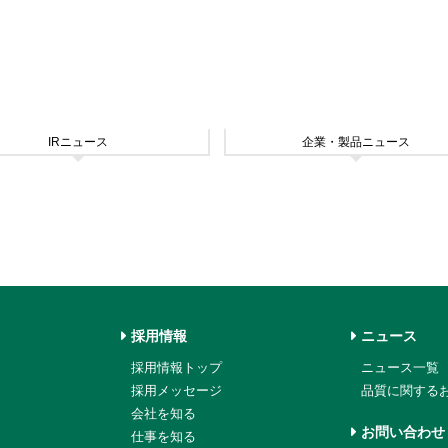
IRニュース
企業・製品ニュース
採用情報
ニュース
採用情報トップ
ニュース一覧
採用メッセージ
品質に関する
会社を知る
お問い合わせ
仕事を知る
+++
• _TASK TO COMPLETE_: Reproduce the text of the items above, changing each "ニュース" to "お知らせ" and leaving everything else unchanged. Do not include the pictures.

• _OUTPUT FOR THIS TASK_:
IRお知らせ
企業・製品お知らせ
採用情報
お知らせ
採用情報トップ
お知らせ一覧
採用メッセージ
品質に関する
会社を知る
お問い合わせ
仕事を知る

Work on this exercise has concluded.